Game theory simple question : Game of coins

Can anyone explain the approach to this question ?


I have tried doing it on pen paper starting with N = 2 upto 10 or so but my solution doesn’t match with theirs. I am not quite comfortable with the fact that alice is always the winner of this game.
Thanks :slight_smile:

Yes from the Problem statement, and from a little Pen-Copy Work, you can see that, Alice is the only winner!

Examples :
N=4
1 2 3 4

Alice removes 2,3 then Bob removes any one of 1 & 4 then Alice removes the left peice and she wins!

N=5

1 2 3 4 5

Alice removes 2,3. Then Bob removes only 1, or both 4 and 5, Alice removes the remaining and she wins!

N=6

1 2 3 4 5 6

Alice removes 2,3, Then either Bob can remove only 1, or (4,5) or (5,6), he will only lose.

The problem meant that, there is always a solution possible in favour of Alice, if both the players play optimally but Alice starts the Game!

So for any N, the winner is Alice

Fastest Algorithm! O(1) :stuck_out_tongue:

Hi Shivam,

lets understand in other way suppose if alice and bob can’t choose two adjacent they are allowed to choose only one coin then what happen alice started game if number of coin are odd then alice will win other wise not because only one coin is allowed to picked up. means analyse it alice always want to make number of coin even because if number of coin will be even then bob choose one and now number of coin again become odd and at last smallest odd number is 1 (one) means alice will choose this one and win the game.
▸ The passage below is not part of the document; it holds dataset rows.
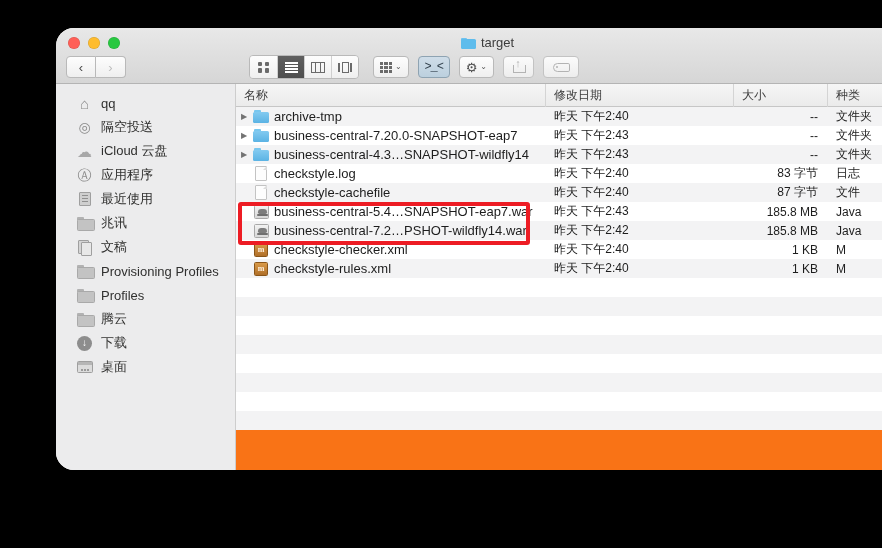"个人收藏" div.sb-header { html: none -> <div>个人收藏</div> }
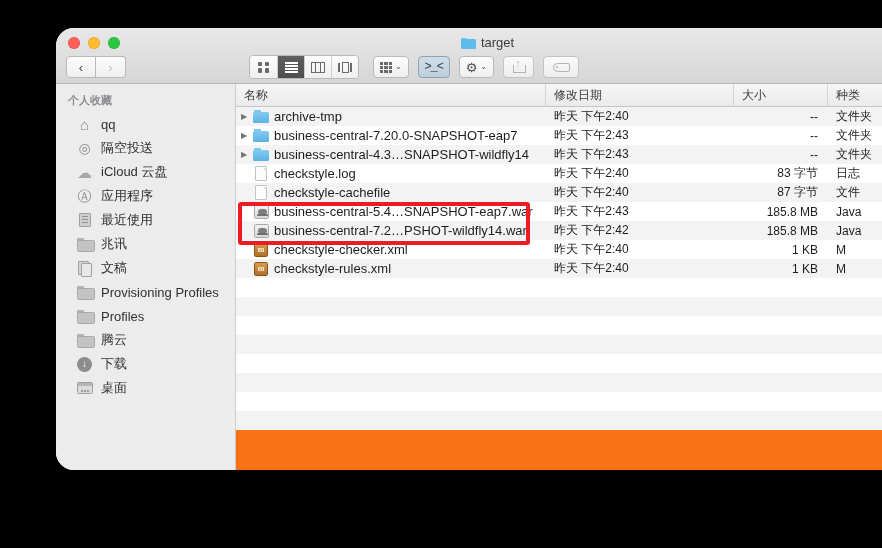"文稿" div.sb-item { order: before "Provisioning Profiles" -> after "Provisioning Profiles" }
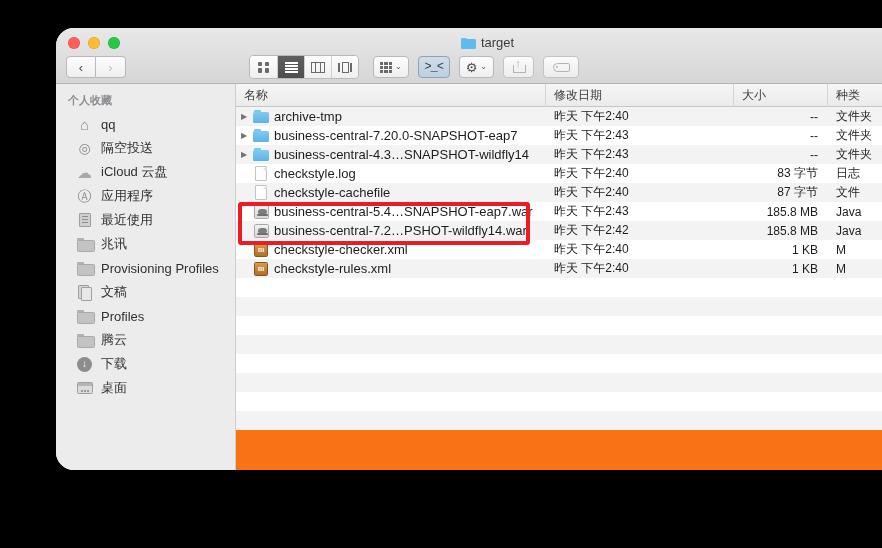"repos" div.sb-item { html: none -> <div> <span> <span></span> </span> <span>repos</span> </div> }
so here same thing is happening when number of coin is odd alice chooses one coin to make it even and when number of coin is even then alice will choose two adjacent coin to make it even (and at last if one coin is left then no problem but when two coin is left adjacent then alice will choose both to make even but now nothing is left to play with and this condition is not possible when bob left even coins and non of them are adjacent).

and when bob tries to make even number of coin (because who left even will be winner) then in next turn alice chooses two coin to make again even. and one thing is also notable that when alice left even number of coin then bob has opportunity to make even but alice will always choose pair such that no adjacent pair left so that this problem will reduce to that problem which i described above means only one coin can be picked up because of no adjacent.

i hope it was not any theoretical or some formula based logic which we have to accept as sweet poison :slight_smile:

since, both are intended to win the game, fortunately alice initialize the game*(in every case)*, and he is getting the profit of. Because of flexible rules(can choose any one or any two consecutive coins), that’s why alice wins every time.